How does Jesus make disciples in Matthew? He calls groups and individuals to follow him. He involves them in his three-fold ministry. He disciples them to the point of making the good confession. Jesus creates a setting where they discover his true identity. While the people believe he is John the Baptist, Elijah, Jeremiah or another of the prophets who has re-appeared, Peter knows better. Simon “Rocky” Johnson has grasped the heavenly revelation of Jesus’ identity! He declares that Jesus is the long-promised Messiah, he is the “Son of the living God” (Matthew 16:16).

But this recognition of Jesus’ identity and participation in his ministry of preaching and healing is not enough. At this exact moment Matthew tells us Jesus makes a second major transition:

“From that time on Jesus began to explain to his disciples that he must go to Jerusalem and suffer many things at the hands of the elders, the chief priests and the teachers of the law, and that he must be killed and on the third day be raised to life” (Matthew 16:21). Peter pulls him aside and rebukes Jesus.

Did you get that? Immediately after confessing Jesus, Peter rejects what he says must happen.

I believe that disciples are people who know Jesus’ identity—they get the divine revelation. But we have always struggled with the implications of his mission. Many of us plunge into aspects of his ministry (preaching, teaching and healing). But will we take up our cross and follow him to death? In the first Gospel you are not ready to teach until you get his mission. You will not “teach them to obey everything” Jesus has commanded until you accept the implications of his death.
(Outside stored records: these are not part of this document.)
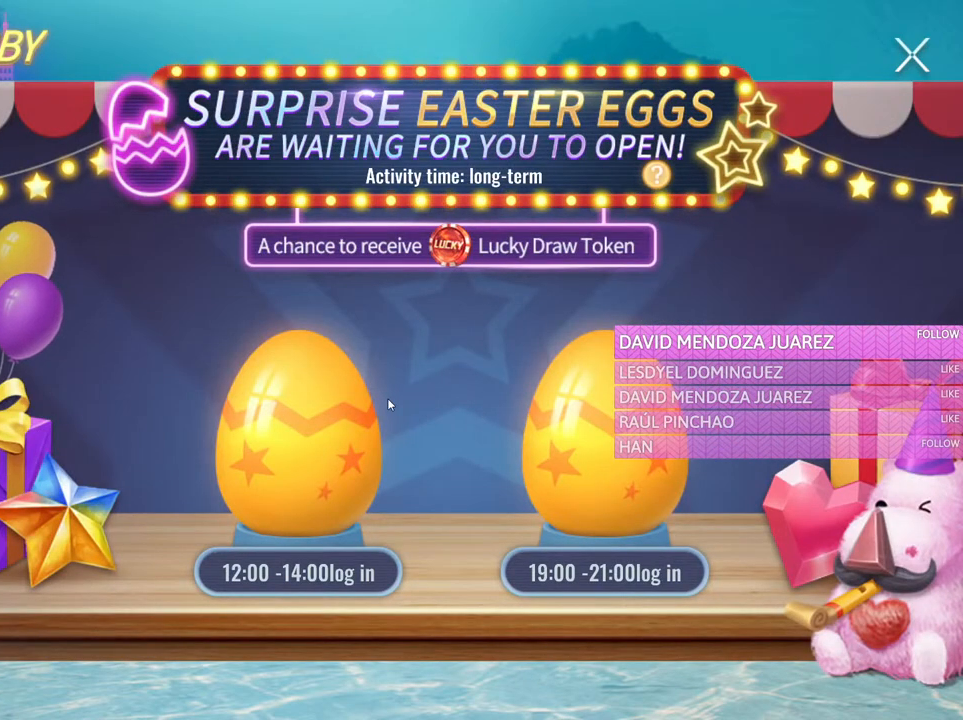
{"keys": [], "mouse": [], "events": [[333, "mouse_left", "down"], [433, "mouse_left", "up"]]}
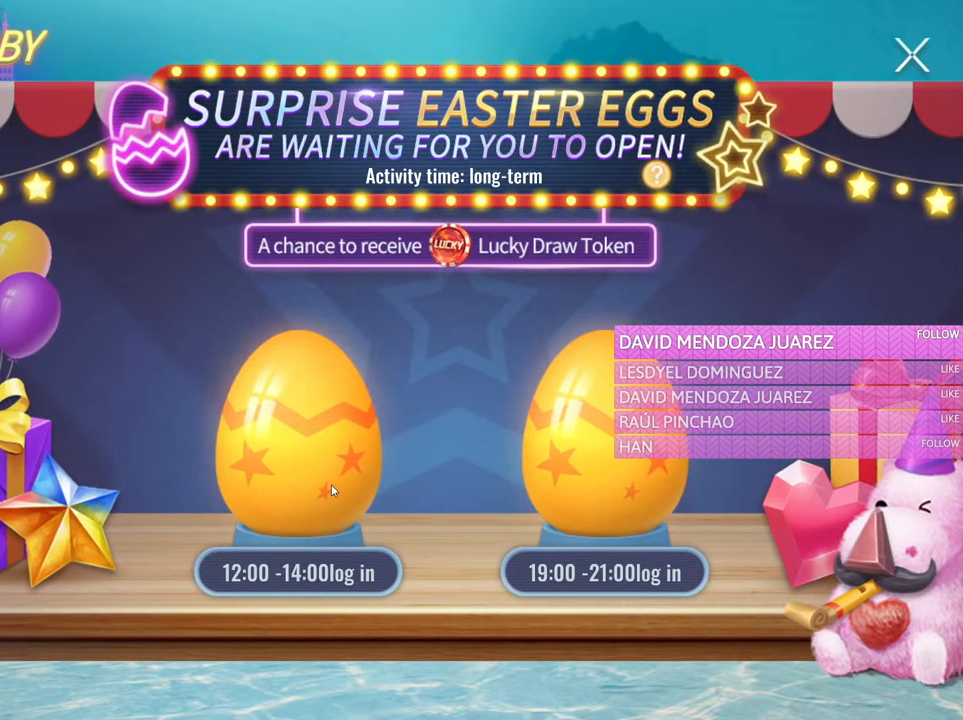
{"keys": [], "mouse": [], "events": []}
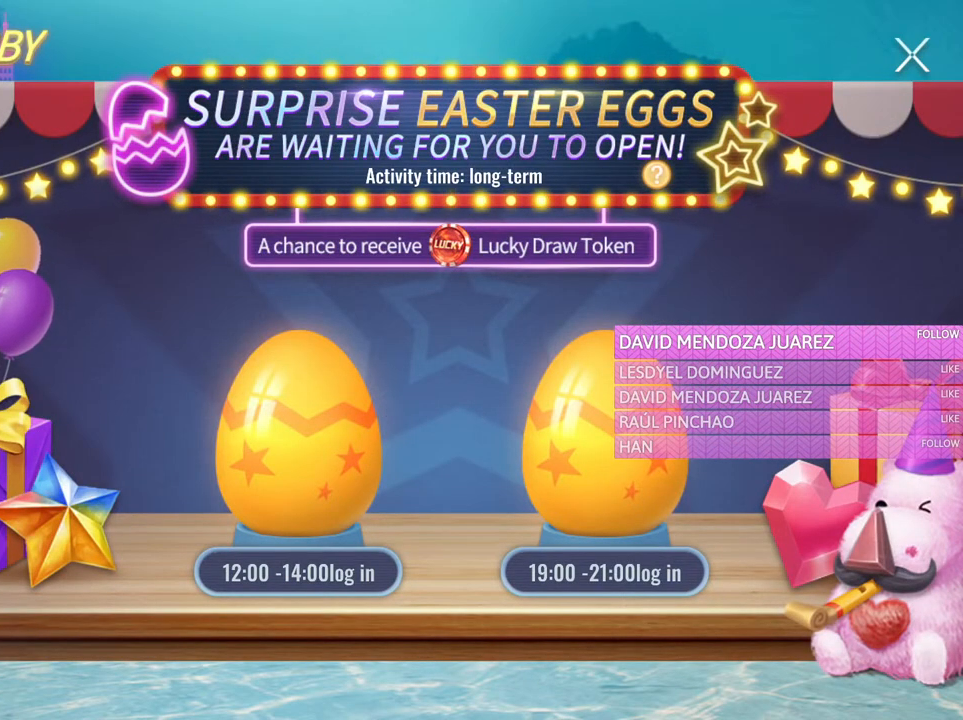
{"keys": [], "mouse": [], "events": [[266, "mouse_left", "down"], [366, "mouse_left", "up"]]}
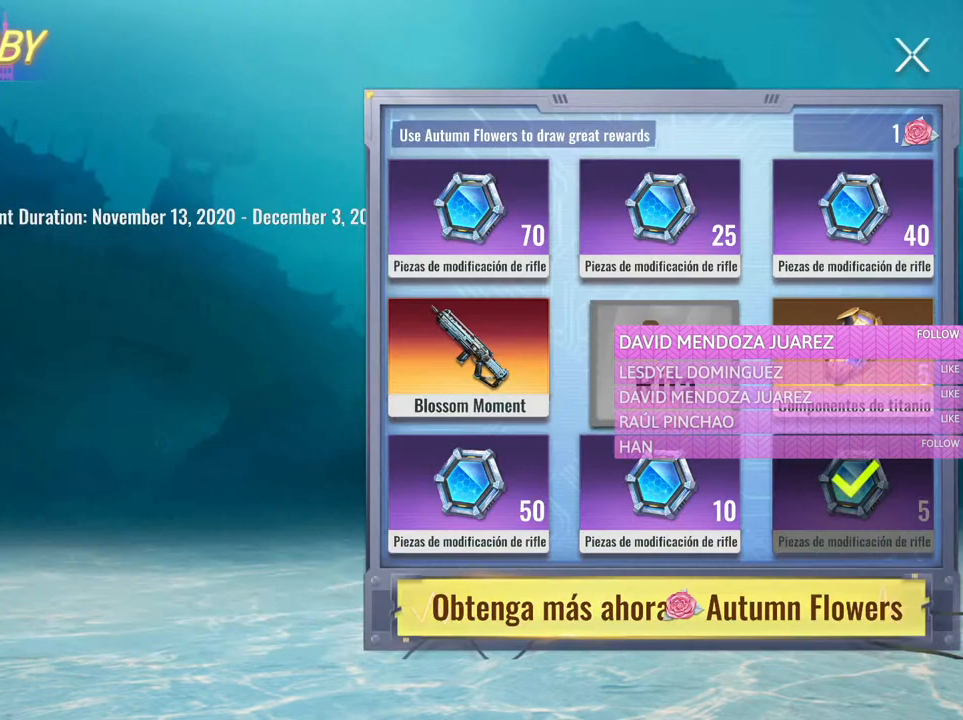
{"keys": [], "mouse": [], "events": []}
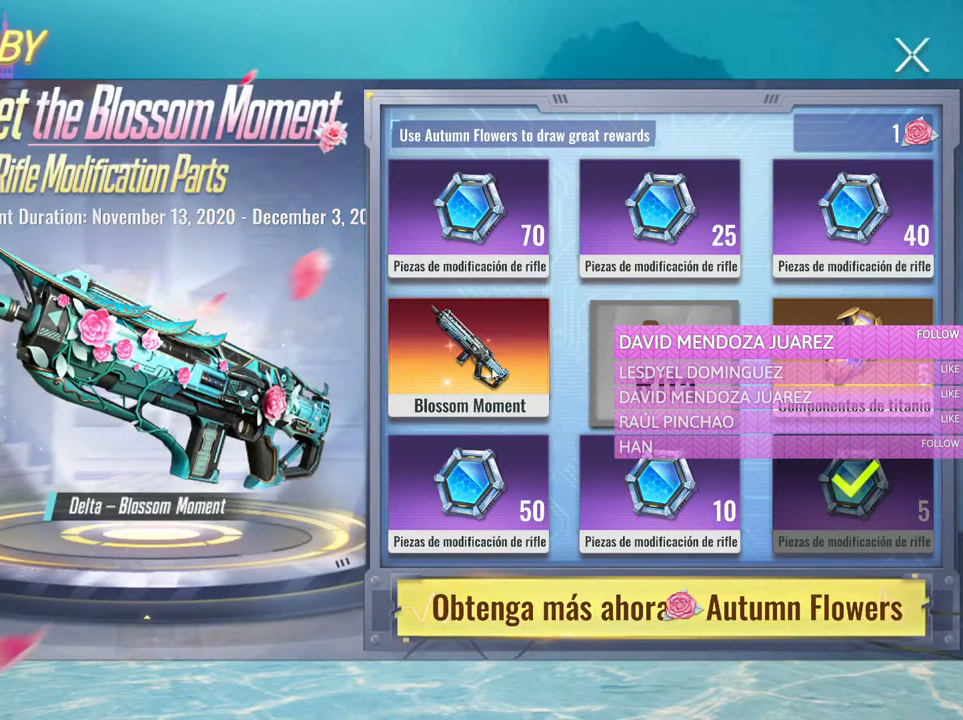
{"keys": [], "mouse": [], "events": []}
I am not talking about being able to give a description of “substitutionary atonement.” Jesus says, “Whoever wants to be my disciple must deny themselves and take up their cross and follow me. For whoever wants to save their life will lose it, but whoever loses their life for me will find it. What good will it be for someone to gain the whole world, yet forfeit their soul? Or what can anyone give in exchange for their soul?” (Matthew 16:24-26). Being a disciple entails self-denial. Here is our great challenge.

All the way to Jerusalem the original disciples are going to bicker and quarrel over who is the greatest. It seriously looks like they are all going to fail their final exam. In actuality, they do. Peter denies he knows Jesus. They all scatter. We know what Judas does.

But Jesus’ resurrection is God’s answer to our failures. Matthew tells of only two of his post-resurrection appearances (Matthew 28). He sends the women from the tomb to remind his “brothers” to go to Galilee “to the mountain where Jesus had told them to go” (Matthew 28:16). By obeying Jesus they reveal they are finally ready to be sent out as teachers. But note with me once again, their teaching is narrowly defined—“teaching them to obey everything I have commanded you.”

I believe we damage ourselves with a Harmony of the Gospels approach, because we miss the unique depths of each of the Gospels. I am convinced Matthew’s five great teaching sections grapple with core issues of discipleship:

  • chapters 5-7 the teaching on the mount in Galilee
  • chapter 10 the sending of the twelve
  • chapter 13 the parables on the Kingdom
  • chapter 18 the teaching on greatness in the Kingdom
  • chapters 24-25 the teaching on the mount of Olives.

Each section ends with the same phrase: “And when Jesus finished these sayings…” (Matthew 7:28; 11:1; 13:53; 19:1; 26:1). These large blocks of material should be prominent in our discovery studies on the nature of discipleship. But we also must give careful attention to how Jesus made disciples—his actions—as well as what he taught. Making disciples calls us to follow Jesus!